Inflation on corporate health plan costs fell to its lowest level in more than 20 years, but employers are still paying up to three times as much as they should, according to research.
On average health plan costs went up 3% last year. But despite this drop, many insurers are still applying inflation rates of as much as 10% to the calculation of companies’ annual healthcare premiums, according to the study by Mercer HR consulting.
Medical inflation has fallen because medical and technological developments have pushed down the price of some treatments, insurers are managing provider costs more effectively and the number of people making claims has levelled off.
However, many insurers have yet to build these factors into the assumptions they use to determine their prices, which means savings are not always passed on to customers as quickly as they should be, said Stephen Clements, principal at Mercer.

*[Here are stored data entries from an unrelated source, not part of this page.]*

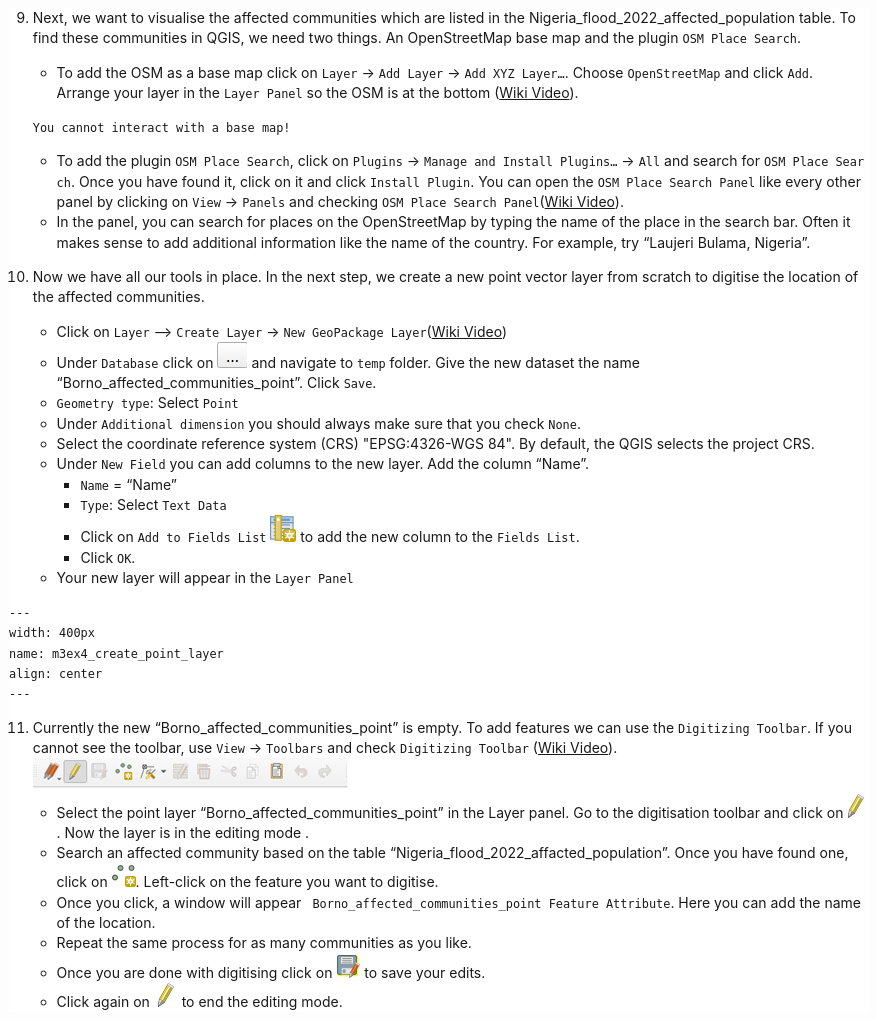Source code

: 9. Next, we want to visualise the affected communities which are listed in the Nigeria_flood_2022_affected_population table. To find these communities in QGIS, we need two things. An OpenStreetMap base map and the plugin `OSM Place Search`. 
    * To add the OSM as a base map click on `Layer` -> `Add Layer` -> `Add XYZ Layer…`. Choose `OpenStreetMap` and click `Add`. 
    Arrange your layer in the `Layer Panel` so the OSM is at the bottom ([Wiki Video](/content/Wiki/en_qgis_basemaps_wiki.md)). 
    ```{Tip}
    You cannot interact with a base map!
    ```
    * To add the plugin `OSM Place Search`, click on `Plugins` -> `Manage and Install Plugins…` -> `All` and search for `OSM Place Search`. Once you have found it, click on it and click `Install Plugin`. You can open the `OSM Place Search Panel` like every other panel by clicking on `View` -> `Panels` and checking `OSM Place Search Panel`([Wiki Video](/content/Wiki/en_qgis_plugins_wiki.md#installation-of-plugins)).
    * In the panel, you can search for places on the OpenStreetMap by typing the name of the place in the search bar. Often it makes sense to add additional information like the name of the country. For example, try “Laujeri Bulama, Nigeria”.

10. Now we have all our tools in place. In the next step, we create a new point vector layer from scratch to digitise the location of the affected communities. 
    * Click on  `Layer` --> `Create Layer` -> `New GeoPackage Layer`([Wiki Video](/content/Wiki/en_qgis_digitisation_wiki.md#create-a-new-layer)) 
    - Under `Database` click on ![](/fig/Three_points.png) and navigate to `temp` folder. Give the new dataset the name “Borno_affected_communities_point”. Click `Save`.
    * `Geometry type`: Select `Point`
    - Under `Additional dimension` you should always make sure that you check `None`. 
    - Select the coordinate reference system (CRS) "EPSG:4326-WGS 84". By default, the QGIS selects the project CRS. 
    - Under `New Field` you can add columns to the new layer. Add the column “Name”.
        * `Name` = “Name”
        * `Type`: Select `Text Data`
        * Click on `Add to Fields List` ![](/fig/mActionNewAttribute.png) to add the new column to the `Fields List`.
        * Click `OK`.
    * Your new layer will appear in the `Layer Panel`

```{figure} /fig/en_qgis_create_point_layer_nigeria_flood_exercise.png
---
width: 400px
name: m3ex4_create_point_layer 
align: center
---
```

11. Currently the new “Borno_affected_communities_point” is empty. To add features we can use the `Digitizing Toolbar`. If you cannot see the toolbar, use `View` -> `Toolbars` and check `Digitizing Toolbar` ([Wiki Video](/content/Wiki/en_qgis_digitisation_wiki.md#creation-of-point-data)).  ![](/fig/Digitizing_Toolbar.png) 
    * Select the point layer “Borno_affected_communities_point” in the Layer panel. Go to the digitisation toolbar and click on![](/fig/mActionToggleEditing.png). Now the layer is in the editing mode .
    * Search an affected community based on the table “Nigeria_flood_2022_affacted_population”. Once you have found one, click on ![](/fig/mActionCapturePoint.png). Left-click on the feature you want to digitise.
    * Once you click, a window will appear ` Borno_affected_communities_point Feature Attribute`. Here you can add the name of the location.
    * Repeat the same process for as many communities as you like.
    * Once you are done with digitising click on ![](/fig/mActionSaveEdits.png) to save your edits.
    * Click again on ![](/fig/mActionToggleEditing.png) to end the editing mode.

“Low medical inflation means employers could benefit considerably from reviewing the cost of their health plans, particularly when negotiating renewal terms,” he said. “Organisations can avoid paying over the odds for medical insurance through intelligent plan design and cost management initiatives.”
Clements warned that organisations often resorted to ‘quick fix’ changes to the design of their healthcare plans when faced with unbudgeted cost increases and little time.
“This does little to remedy the problem and can reduce the benefit for employees,” he said. “Private healthcare is a highly valued benefit that companies can continue to provide if they manage their medical costs effectively, which includes monitoring their plans to ensure they are not being overcharged and targeting the underlying drivers of costs.”